EXERCICES =>
- a) D'après le texte sur le commerce, répondez aux questions suivantes :
(i) Quelle part du lit des grands fleuves la loi des Wisigoths permettait-elle aux particuliers d'occuper ?
(ii) Quel pays continua de faire le commerce des Indes après la division des Mahométans ?
(iii) Chez quel philosophe les scolastiques prirent-ils des explications sur le prêt à intérêt ?
- b) Poursuivez le texte sur le commerce à partir de sa dernière phrase.
══ TEXTE FOURNI
Bientôt il n'y eut presque plus de commerce en Europe; la noblesse, qui régnait partout, ne s'en mettait point en peine.

La loi des Wisigoths a permettait aux particuliers d'occuper la moitié du lit des grands fleuves, pourvu que l'autre restât libre pour les filets et pour les bateaux; il fallait qu'il y eût bien peu de commerce dans les pays qu'ils avaient conquis.

Dans ces temps-là, s'établirent les droits insensés d'aubaine et de naufrage : les hommes pensèrent que les étrangers ne leur étant unis par aucune communication du droit civil, ils ne leur devaient, d'un côté, aucune sorte de justice; et, de l'autre, aucune sorte de pitié.

Dans les bornes étroites où se trouvaient les peuples du nord, tout leur était étranger : dans leur pauvreté, tout était pour eux un objet de richesses. Etablis avant leurs conquêtes sur les côtes d'une mer resserrée et pleine d'écueils, ils avaient tiré parti de ces écueils mêmes.

Mais les Romains, qui faisaient des lois pour tout l'univers, en avaient fait de très humaines sur les naufrages b : ils réprimèrent, à cet égard, les brigandages de ceux qui habitaient les côtes, et, ce qui était plus encore, la rapacité de leur fisc c.

a. Liv. VIII, tit. 4, § 9.
b. Toto titulo, ff. de incend. ruin. naufrag. et cod. de naufragiis; et leg. 3, ff. ad leg. Cornel. de sicariis.
c. Leg. I, cod. de naufragiis.


CHAPITRE XVIII

Règlement particulier.

La loi des Wisigoths a fit pourtant une disposition favorable au commerce : elle ordonna que les marchands qui venaient de delà la mer seraient jugés, dans les différends qui naissaient entre eux, par les lois et par des juges de leur nation. Ceci était fondé sur l'usage établi chez tous ces peuples mêlés, que chaque homme vécût sous sa propre loi; chose dont je parlerai beaucoup dans la suite.

a. Liv. XI, tit. III, § 2.


CHAPITRE XIX

Du commerce, depuis l'affaiblissement des Romains en orient.

Les Mahométans parurent, conquirent, et se divisèrent. L'Egypte eut ses souverains particuliers. Elle continua de faire le commerce des Indes. Maîtresse des marchandises de ce pays, elle attira les richesses de tous les autres. Ses soudans furent les plus puissants princes de ces temps-là : on peut voir dans l'histoire comment, avec une force constante et bien ménagée, ils arrêtèrent l'ardeur, la fougue et l'impétuosité des croisés.


CHAPITRE XX

Comment le commerce se fit jour en Europe, à travers la barbarie.

La philosophie d'Aristote ayant été portée en occident, elle plut beaucoup aux esprits subtils, qui, dans les temps d'ignorance, sont les beaux esprits. Des scolastiques s'en infatuèrent, et prirent de ce philosophe a bien des explications sur le prêt à intérêt, au lieu que la source en était si naturelle dans l'évangile; ils le condamnèrent indistinctement et dans tous les cas. Par là, le commerce, qui n'était que la profession des gens vils, devint encore celle des malhonnêtes gens : car, toutes les fois que l'on défend une chose naturellement permise ou nécessaire, on ne fait que rendre malhonnêtes gens ceux qui la font.
════
══ DONNÉES EXTRAITES
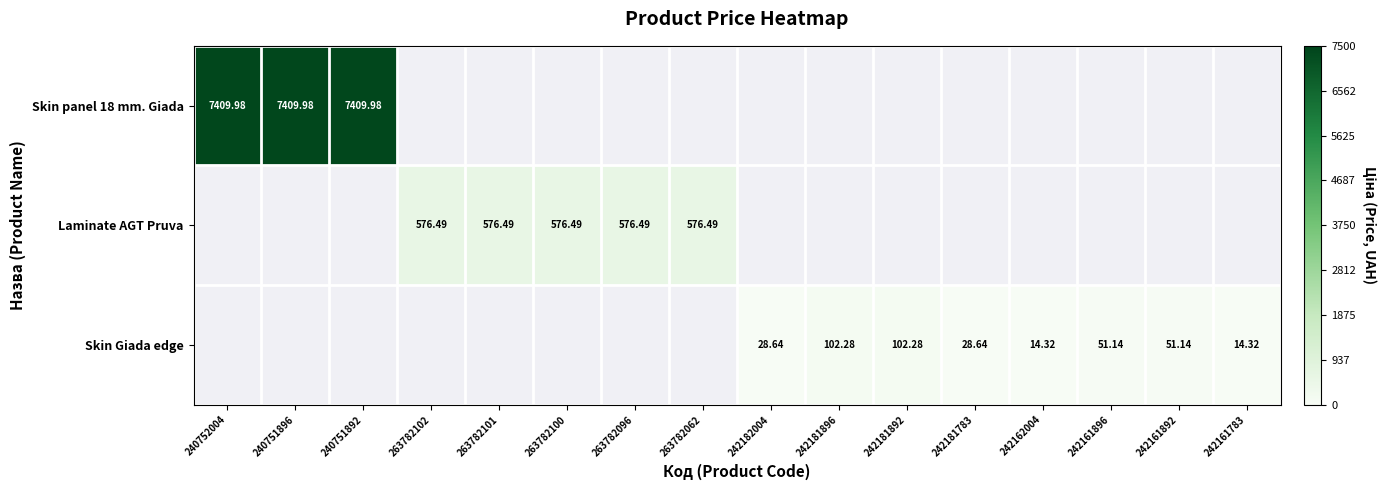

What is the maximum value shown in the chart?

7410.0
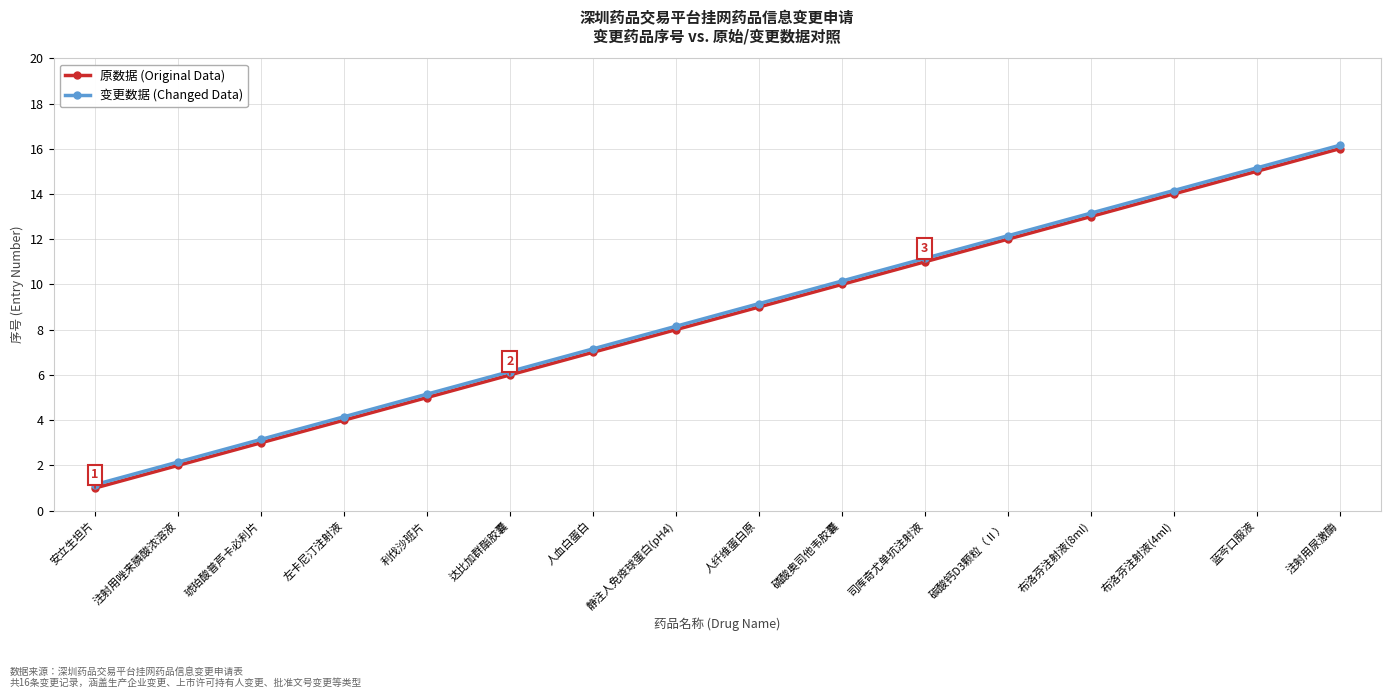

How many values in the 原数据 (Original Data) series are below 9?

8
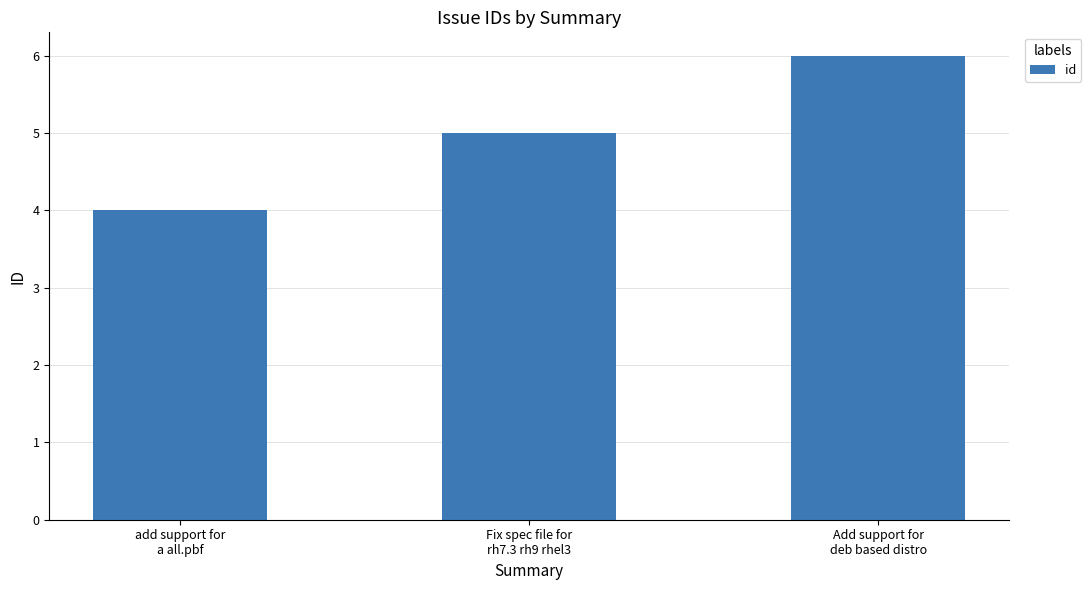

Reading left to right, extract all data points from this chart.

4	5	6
════
══ DONNÉES EXTRAITES
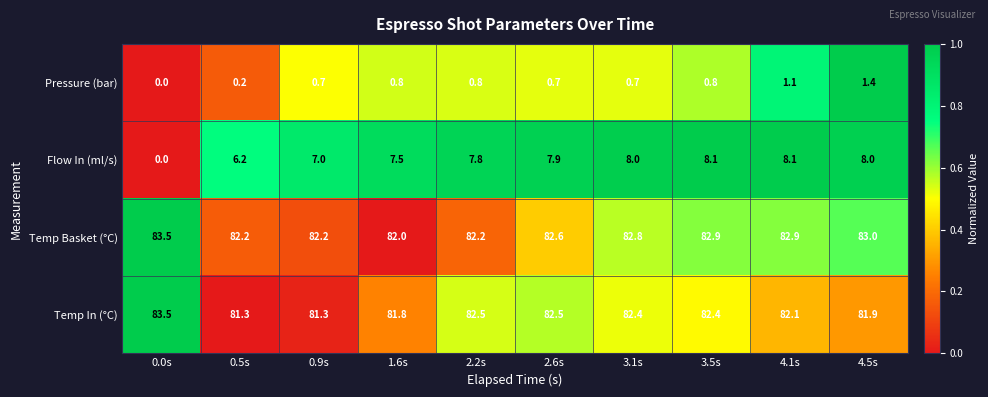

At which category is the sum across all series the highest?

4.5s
════
RÉPONSES PAR EXERCICE =>
- a)
(i) La moitié, pourvu que l'autre moitié reste libre pour les filets et pour les bateaux.
(ii) L'Égypte.
(iii) Chez Aristote.

- b)
Le commerce passa à une nation pour lors couverte d'infamie; et bientôt il ne fut plus distingué des usures les plus affreuses, des monopoles, de la levée des subsides, et de tous les moyens malhonnêtes d'acquérir de l'argent.

Les Juifs b, enrichis par leurs exactions, étaient pillés par les princes avec la même tyrannie : chose qui consolait les peuples, et ne les soulageait pas.

Ce qui se passa en Angleterre donnera une idée de ce qu'on fit dans les autres pays. Le roi Jean c ayant fait emprisonner les Juifs pour avoir leur bien, il y en eut peu qui n'eussent au moins quelque il crevé : ce roi faisait ainsi sa chambre de justice. Un d'eux, à qui on arracha sept dents, une chaque jour, donna dix mille marcs d'argent à la huitième. Henri III tira d'Aaron, juif d'York, quatorze mille marcs d'argent, et dix mille pour la reine. Dans ces temps-là, on faisait violemment ce qu'on fait aujourd'hui en Pologne avec quelque mesure. Les rois ne pouvant fouiller dans la bourse de leurs sujets à cause de leurs privilèges, mettaient à la torture les Juifs, qu'on ne regardait pas comme citoyens.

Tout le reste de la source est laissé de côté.